I leader delle aziende su Twitter? Ecco perché devono esserci (e perché sarebbe meglio di no…)
Essere o non essere su Twitter? Questo è il dilemma, direbbe un Amleto 2.0. Da un lato sembra impossibile non esserci, dall’altro siamo tutti consapevoli della necessità di farlo con grande attenzione. Il dibattito è ancora molto aperto, amplificato dai media di vario genere e profilo pronti a mettere in piazza ogni errore grammaticale, improperia o gossip scovato presso i profili di politici e vip italiani. Esistono pure divertenti classifiche che danno adito allo spirito competitivo dei nostri vip, come quella di @PubblicoDelirio.
Quello che ci interessa capire è se ha senso che i leader delle aziende siano presenti, o meno, su Twitter.
Ogni volta che io twitto un contenuto ricordo quanto mi disse (a proposito di sé) un mio capo di diversi anni fa: «Chi ha visibilità non ha potere». Sarà di questa opinione Marchionne, che ha deciso di non avere un proprio profilo su Twitter? Eppure lui in Twitter c’è già, e molto: sono circa 4.000 i tweet al mese che lo riguardano e che formano la sua identità digitale, anche se non da lui gestita.
Altri personaggi legati al mondo economico e imprenditoriale italiano si stanno comportando in maniera differente: sono pochi, ma qualcuno sta sperimentando la gestione del proprio essere pubblico, alternando comunicazioni professionali a quelle più di matrice personale, costruendo nei social media un profilo più “leggero” ed emotivo di quanto sia quello che emerge dai media tradizionali. Per esempio il profilo di Renzo Rosso, con circa 45mila follower in tutto il mondo.
Allora dove sta la giusta misura? Dobbiamo avere o no un profilo sui social network, se siamo leader d’azienda o vogliamo essere un punto di riferimento presso la nostra – grande o piccola – cerchia di connessioni di business? Non vi sono risposte univoche, ma valutazioni da fare per darsi una propria risposta. Intanto occorre capire se siamo già presenti o meno nel web, citati da altri. Se sì, converrebbe partecipare alla conversazione per gestire la propria reputazione, rispondendo ai tweet più rilevanti o comunque dando ai follower una chiara idea di noi stessi.

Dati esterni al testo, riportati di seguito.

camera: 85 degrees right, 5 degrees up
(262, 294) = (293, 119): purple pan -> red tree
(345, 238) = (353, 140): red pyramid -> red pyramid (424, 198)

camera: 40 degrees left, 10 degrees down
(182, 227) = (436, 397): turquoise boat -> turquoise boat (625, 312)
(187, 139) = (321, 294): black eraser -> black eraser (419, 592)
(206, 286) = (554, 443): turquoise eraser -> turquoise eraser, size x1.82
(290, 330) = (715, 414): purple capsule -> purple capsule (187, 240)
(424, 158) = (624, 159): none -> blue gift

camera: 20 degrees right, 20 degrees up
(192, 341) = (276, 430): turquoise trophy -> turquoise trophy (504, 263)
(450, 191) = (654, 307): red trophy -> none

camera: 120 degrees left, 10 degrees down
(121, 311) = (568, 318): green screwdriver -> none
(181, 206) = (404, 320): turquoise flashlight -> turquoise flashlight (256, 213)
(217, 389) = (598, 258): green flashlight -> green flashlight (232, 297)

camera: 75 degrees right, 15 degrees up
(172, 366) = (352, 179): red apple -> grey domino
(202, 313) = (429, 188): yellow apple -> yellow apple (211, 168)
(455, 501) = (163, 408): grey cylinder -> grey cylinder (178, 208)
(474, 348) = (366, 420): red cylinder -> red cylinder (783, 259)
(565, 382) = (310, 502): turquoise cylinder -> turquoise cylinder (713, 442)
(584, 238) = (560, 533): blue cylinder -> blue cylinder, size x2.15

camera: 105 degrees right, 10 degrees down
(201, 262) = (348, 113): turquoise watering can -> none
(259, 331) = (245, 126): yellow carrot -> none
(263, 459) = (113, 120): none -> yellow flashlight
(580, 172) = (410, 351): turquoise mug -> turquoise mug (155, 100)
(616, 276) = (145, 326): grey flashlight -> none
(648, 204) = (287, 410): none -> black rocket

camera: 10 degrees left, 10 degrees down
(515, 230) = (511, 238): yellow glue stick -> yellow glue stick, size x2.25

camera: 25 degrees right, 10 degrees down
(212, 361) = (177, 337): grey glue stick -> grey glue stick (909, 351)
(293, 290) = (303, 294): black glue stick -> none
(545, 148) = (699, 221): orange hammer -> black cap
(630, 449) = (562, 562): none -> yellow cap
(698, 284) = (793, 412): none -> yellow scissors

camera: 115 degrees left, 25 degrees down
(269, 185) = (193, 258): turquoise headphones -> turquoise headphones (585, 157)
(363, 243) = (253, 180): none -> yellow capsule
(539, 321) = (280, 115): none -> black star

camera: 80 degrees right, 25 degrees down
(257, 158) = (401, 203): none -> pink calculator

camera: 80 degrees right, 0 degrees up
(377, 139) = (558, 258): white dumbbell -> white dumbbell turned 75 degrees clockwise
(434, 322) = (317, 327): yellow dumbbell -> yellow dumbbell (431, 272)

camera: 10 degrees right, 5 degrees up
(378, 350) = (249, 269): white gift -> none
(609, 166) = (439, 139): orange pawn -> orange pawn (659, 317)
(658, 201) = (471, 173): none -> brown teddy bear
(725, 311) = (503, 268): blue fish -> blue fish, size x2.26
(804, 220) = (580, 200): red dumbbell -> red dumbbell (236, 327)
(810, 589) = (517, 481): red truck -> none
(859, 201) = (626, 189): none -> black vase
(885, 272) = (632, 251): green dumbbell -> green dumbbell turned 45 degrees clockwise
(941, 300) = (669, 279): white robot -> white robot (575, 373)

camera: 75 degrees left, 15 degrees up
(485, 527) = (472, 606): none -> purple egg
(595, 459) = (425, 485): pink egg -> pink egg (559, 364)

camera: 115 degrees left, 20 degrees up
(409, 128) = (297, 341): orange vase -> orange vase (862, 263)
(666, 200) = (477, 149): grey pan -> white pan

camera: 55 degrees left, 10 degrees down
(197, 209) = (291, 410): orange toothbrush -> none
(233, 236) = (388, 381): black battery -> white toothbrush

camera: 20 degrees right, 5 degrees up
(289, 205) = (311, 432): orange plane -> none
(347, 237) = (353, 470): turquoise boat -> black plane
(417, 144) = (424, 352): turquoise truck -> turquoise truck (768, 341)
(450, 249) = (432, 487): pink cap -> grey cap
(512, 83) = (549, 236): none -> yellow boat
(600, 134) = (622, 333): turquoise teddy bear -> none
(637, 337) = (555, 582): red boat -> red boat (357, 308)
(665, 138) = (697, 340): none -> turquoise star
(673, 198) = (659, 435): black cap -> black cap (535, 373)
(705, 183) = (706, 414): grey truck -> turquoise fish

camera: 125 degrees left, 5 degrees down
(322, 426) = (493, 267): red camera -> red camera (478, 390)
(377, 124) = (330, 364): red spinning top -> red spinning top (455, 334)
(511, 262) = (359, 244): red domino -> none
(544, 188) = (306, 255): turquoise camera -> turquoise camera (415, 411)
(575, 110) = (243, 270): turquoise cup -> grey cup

Occorre, infatti, essere consapevoli che la nostra assenza in un contesto in cui si parla di noi (e lo sappiamo) è comunque un messaggio. È questo l’intento di Marchionne? Di certo, la risposta «Non ho tempo per queste cose» non vale, o al massimo vale fino a quando non scoppia un caso che in rete coinvolge il nostro nome.
E una volta che si decide di aprire un proprio profilo? Be’, bisogna esserci per davvero. Che ci piaccia o no a livello politico, il lavoro che Matteo Renzi sta facendo sui social è davvero incredibile. Si guardi al barometro sui leader politici europei per comprendere la magnitudine (twittitudine?) del nostro premier a livello internazionale: per lunghi periodi è stato il leader politico più twittato (e più twittante) in assoluto.
E i leader d’azienda, allora, tornando alla nostra domanda iniziale, dovrebbero o no avere un proprio profilo? La mia opinione è che dovrebbero, per sé e per l’azienda che sono chiamati a rappresentare. Avere una voce istituzionale nella conversazione di Twitter è estremamente importante, perché è un canale di comunicazione oggi essenziale per dialogare con – o anche semplicemente per inviare messaggi a – i propri stakeholders, clienti finali o membri della community finanziaria che siano.
Allora la questione non è più se esserci o meno, ma come. Qual è il ruolo che la nostra azienda ha presso la community? Qual è il ruolo che noi , AD o manager di queste stesse aziende, vogliamo e dobbiamo avere perché questo accada? Questo è il punto: utilizzare Twitter e i social media in generale per comunicare se stessi e la propria azienda secondo una linea strategica, non a casaccio.
Non cediamo, quindi, alla facile scappatoia di credere Twitter come un canale per chi ha poco da fare, per narcisi o per giovincelli: è invece uno strumento fondamentale del nostro lavoro, seppur da maneggiare con cautela, ovvero secondo gli obiettivi che ci siamo dati, al fine di costruire valore relazionale con i nostri interlocutori più importanti. Tuttavia, si può già dire che sono davvero pochi i leader economici e industriali italiani che hanno un proprio profilo: tra il 5 e il 7%, secondo un’indagine a cui sto lavorando, tra le aziende italiane più importanti per fatturato e reputazione mondiale. Pensate sia corretto per le loro aziende e per se stessi?